By Brenda Flanagan
“The rollout of this executive order was terrible,” said Gov. Chris Christie.
Christie praised the president’s good intentions, but strongly criticized the Trump administration’s travel ban — both its broad scope and its poor implementation.
“I know from speaking to the president about this during the campaign. He knew we disagreed about this topic when he was talking about a Muslim ban in general,” Christie said. “It should be based, in my view, on intelligence information not on generalizations and the president deserved much better than he got on the rollout of this plan. And I think that’s what caused a lot of the mistakes that were made and those mistakes are unacceptable.”
Christie’s comments followed deep concerns expressed by imams at New Jersey’s Muslim Outreach Committee meeting today. They said their congregations feel targeted and afraid, and called on Christie to break his silence.
“Time is impacting the lives of these people — the people we represent. We are leaders representing the Muslim community and the Muslim community would like to know what their government leaders think about what is taking place in their lives,” said Imam W. Deen Shareef, convener for the New Jersey Council of Imams.
“This is an extremely serious matter. I mean, it’s outrageous, but it’s dangerous. Coming from the top, it’s extremely dangerous because what’s the next step? Are you going to have a list?

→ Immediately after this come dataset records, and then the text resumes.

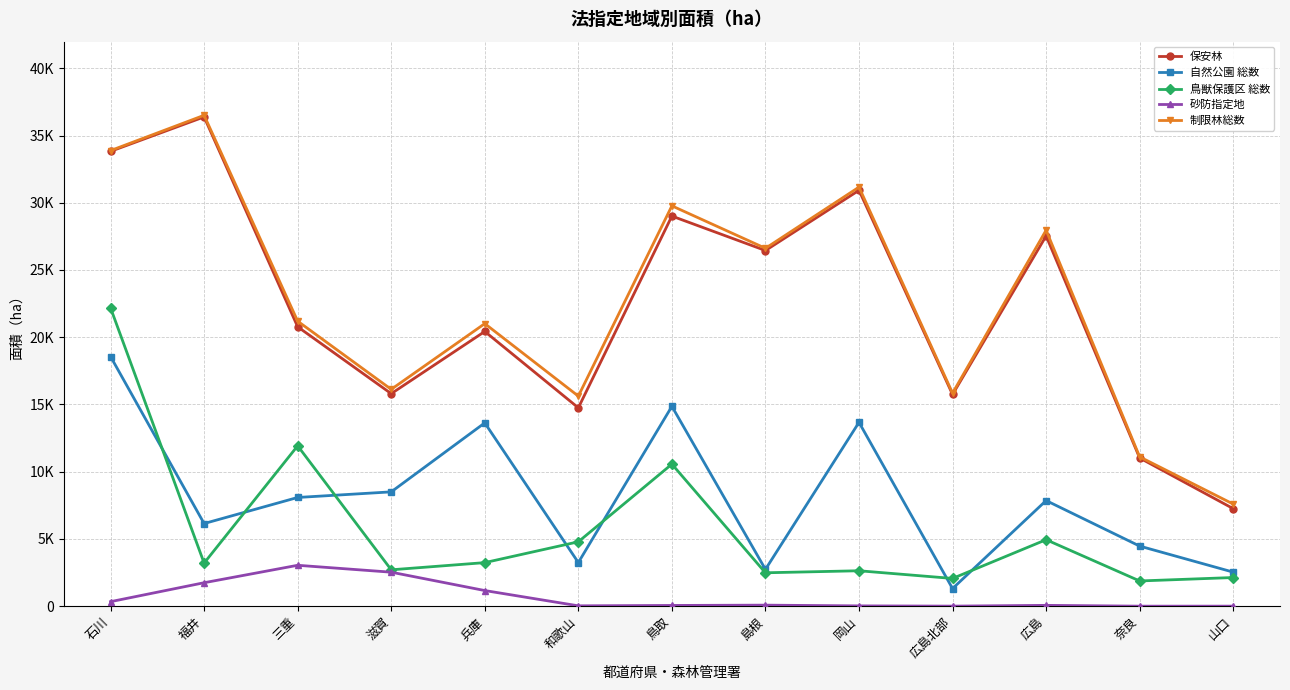

Does the chart display data point markers on the line(s)?

Yes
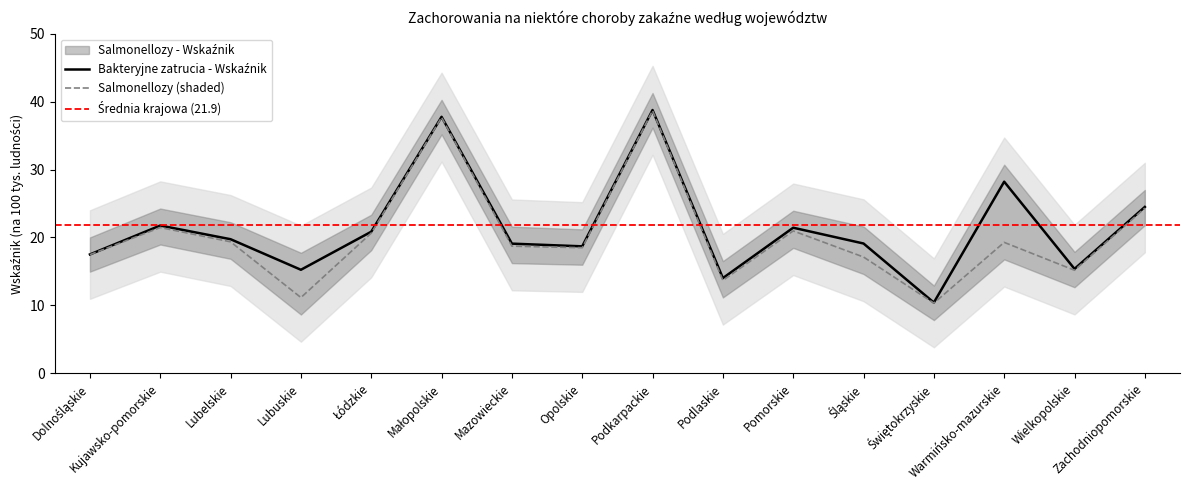

How many data points in Bakteryjne zatrucia - Wskaźnik are less than 19?

6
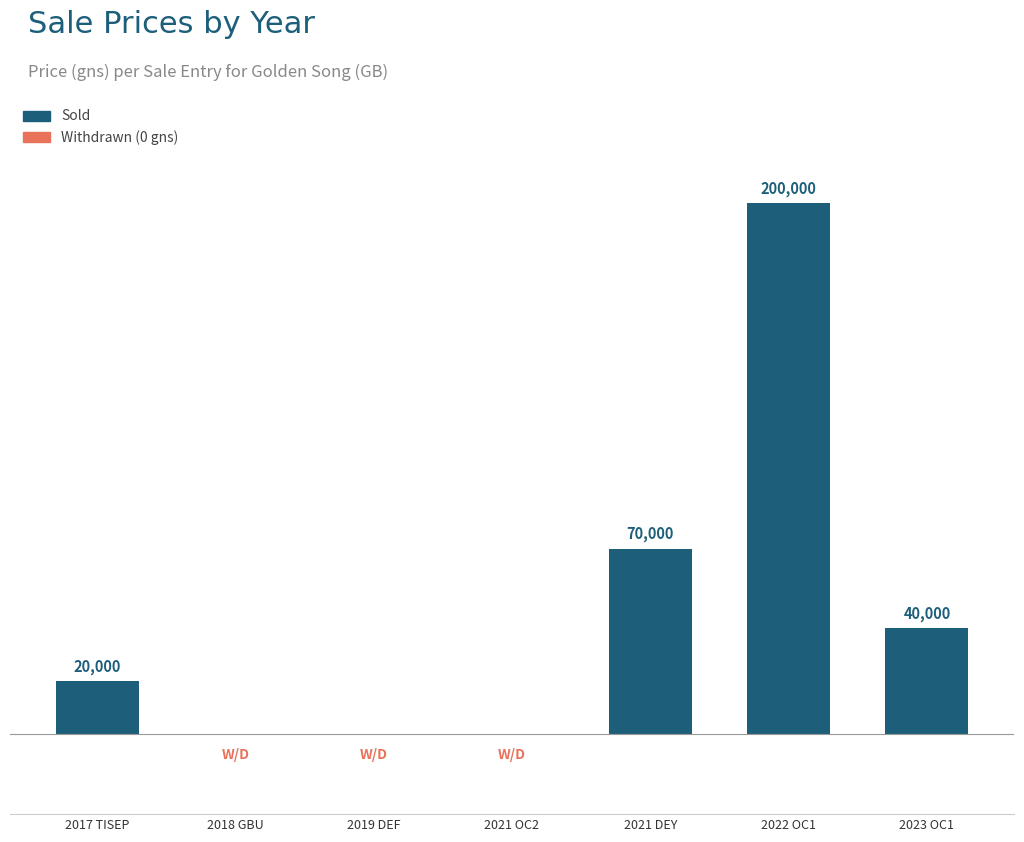

What is the difference between the maximum and second lowest values?

200000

And also the surveillance? Are you going to have the surveillance?” asked Imam Mustafa El-Amin, Masjid Ibrahim Community, Newark.
Christie said he will be discussing the issue with his Attorney General Chris Porrino. About 16 other state attorneys general — mostly Democrats, the governor pointed out — called the executive order unconstitutional. Christie blames Trump’s staff for the chaos.
“You count upon your staff to be able to explain it, include the appropriate parties to be consulted, make sure the direction is clear on how to enforce it so you don’t have the mistakes and the confusion and the anger we saw over the weekend,” Christie said.
The governor took questions from the press for the first time in months ranging over a number of topics, including how the new president’s doing.
“Listen, I think the president in the main is doing what he said he was going to do,” Christie said. “Gosh you know one of the things that I think is just kind of amusing to watch is just how intense the coverage has been in the first 10 or 11 days. I don’t think either of you — the press or the administration — is going to be able to maintain this pace.”
On school funding, the governor said recent legislative hearings to fix the aid formula evolved because of his proposal for a fair funding plan.
“Maybe that’s because I proposed the fairness formula. Now all of a sudden they have an appetite? You know what? The governor is a human starting gun. And sometimes that’s the way you have to use the office,” he said.
Christie’s comments came after he met with clients at Newark’s Renaissance House — an addiction treatment center. He said the state Department of Health would issue a certificate of need for new adult acute care beds. He expressed hope Congress won’t cut Medicaid block grants when they revamp Obamacare.
“We have a huge opioid crisis. I’d like to have the flexibility to spend more Medicaid money on treatment. I don’t have that flexibility now because every time I want to spend a dollar differently, I get ‘Mother, may I?’” Christie said.
As for the president’s travel ban, Christie said he’s probably not going to call Trump up to discuss it. He says, “This is new territory for me. He’s not Donald Trump any more. He’s the president.”